Three Critical In-plant Trends for 2010
To stay in business, in-plants need to measure their financial performance, improve their productivity and respond to customers’ changing needs.December 2009 By Howie Fenton
I JUST returned from the Texas Association of College and University Printers (TACUP) conference and was pleasantly surprised at the turnout. After another in-plant show cancelled this year (ACUP), it was a nice surprise to see a roomful of in-plant managers.
According to Richard Beto who organized the meeting at the University of Texas at Austin, the cancellation of other shows helped attract managers from neighboring states to TACUP.
My presentation entitled "What Makes a World Class In-plant Printer" was delayed because we could not find the handouts. It took about 20 minutes for them to arrive, but it allowed time for everyone to talk about the issues on their minds.
Based on what I heard there, as well as during on-site audits over the last few years, I would conclude that there are three critical trends for in-plants to pay attention to: Sales/Marketing, Finance and Operations.
Marketing and Sales
Today's marketing and sales focus includes listening to your customers' changing needs and responding before someone else can create a competitive advantage.
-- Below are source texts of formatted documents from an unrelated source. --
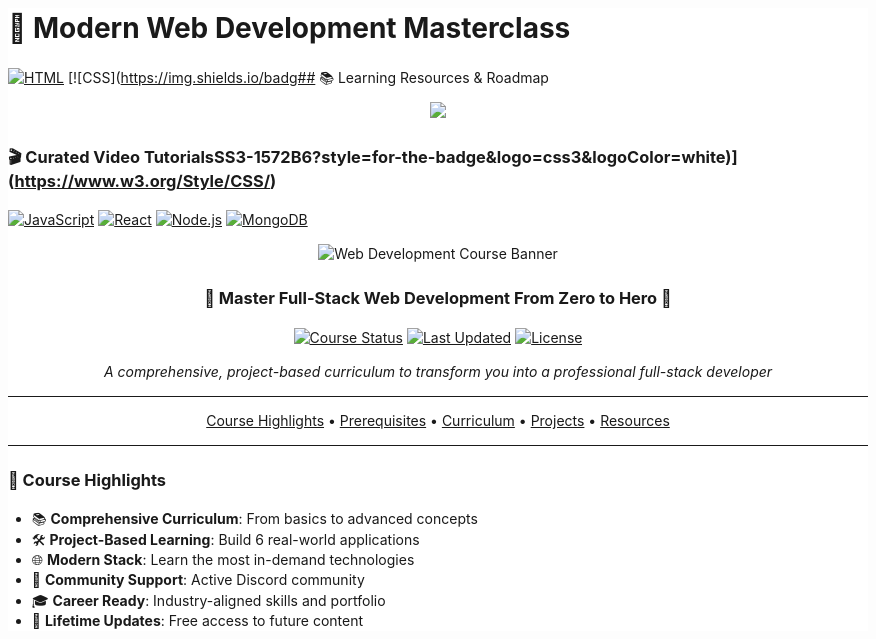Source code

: 
# 🚀 Modern Web Development Masterclass

[![HTML](https://img.shields.io/badge/HTML5-E34F26?style=for-the-badge&logo=html5&logoColor=white)](https://html.spec.whatwg.org/)
[![CSS](https://img.shields.io/badg## 📚 Learning Resources & Roadmap

<div align="center">
  <img src="https://img.shields.io/badge/Experience%20Level-Beginner%20to%20Pro-blue?style=for-the-badge"/>
</div>

### 🎬 Curated Video TutorialsSS3-1572B6?style=for-the-badge&logo=css3&logoColor=white)](https://www.w3.org/Style/CSS/)
[![JavaScript](https://img.shields.io/badge/JavaScript-F7DF1E?style=for-the-badge&logo=javascript&logoColor=black)](https://developer.mozilla.org/en-US/docs/Web/JavaScript)
[![React](https://img.shields.io/badge/React-20232A?style=for-the-badge&logo=react&logoColor=61DAFB)](https://reactjs.org/)
[![Node.js](https://img.shields.io/badge/Node.js-43853D?style=for-the-badge&logo=node.js&logoColor=white)](https://nodejs.org/)
[![MongoDB](https://img.shields.io/badge/MongoDB-4EA94B?style=for-the-badge&logo=mongodb&logoColor=white)](https://www.mongodb.com/)

<div align="center">
  <img src="https://your-image-url.com/banner.png" alt="Web Development Course Banner" width="100%">
  
  ### 🌟 Master Full-Stack Web Development From Zero to Hero 🌟
  
  [![Course Status](https://img.shields.io/badge/Status-Active-success.svg)](https://github.com/yourusername/web-dev-course)
  [![Last Updated](https://img.shields.io/badge/Last%20Updated-July%202025-blue.svg)](https://github.com/yourusername/web-dev-course)
  [![License](https://img.shields.io/badge/License-MIT-yellow.svg)](https://opensource.org/licenses/MIT)
  
  *A comprehensive, project-based curriculum to transform you into a professional full-stack developer*
</div>

---

<p align="center">
  <a href="#course-highlights">Course Highlights</a> •
  <a href="#prerequisites">Prerequisites</a> •
  <a href="#curriculum">Curriculum</a> •
  <a href="#projects">Projects</a> •
  <a href="#resources">Resources</a>
</p>

---

### 🎯 Course Highlights
- 📚 **Comprehensive Curriculum**: From basics to advanced concepts
- 🛠️ **Project-Based Learning**: Build 6 real-world applications
- 🌐 **Modern Stack**: Learn the most in-demand technologies
- 👥 **Community Support**: Active Discord community
- 🎓 **Career Ready**: Industry-aligned skills and portfolio
- 🔄 **Lifetime Updates**: Free access to future content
There are two components to listening and being responsive to your customers. First you have to understand how well you are meeting your customers' existing needs, and second you need to learn how your customers' needs are changing. In other words, you have to understand how you are doing today and what you will need to change in the future.
No one wants to admit it but the sad fact is that the need for print is declining and therefore the competition for print is increasing. As a result, the bar for service is being raised by all service providers to your customers.
Years ago an in-plant had an advantage just because employees wanted to keep the money in the "same pot." That advantage is declining as outside companies offer faster, cheaper or more convenient service, which often trumps the "same pot" advantage. As a result, it's not enough to simply survey customers about their satisfaction; instead you have to now compare your products and services to those of outside printers. We use a tool called the NAPL eKG competitiveness survey to accomplish that. It does not simply ask "How are we doing?" but instead "How do we compare?"
In another survey we call Market Pulse, we look ahead (as opposed to eKG, which looks at the present situation). Our goal is to learn about customers' changing needs (e.g. from direct mail to e-mail; from hand delivery of jobs and proofs to electronic delivery; from buying print alone to buying print, fulfillment and mailing together; from print marketing alone to cross media marketing, etc.). We also ask about service awareness (do you know we offer?) and likelihood of purchasing new products and services.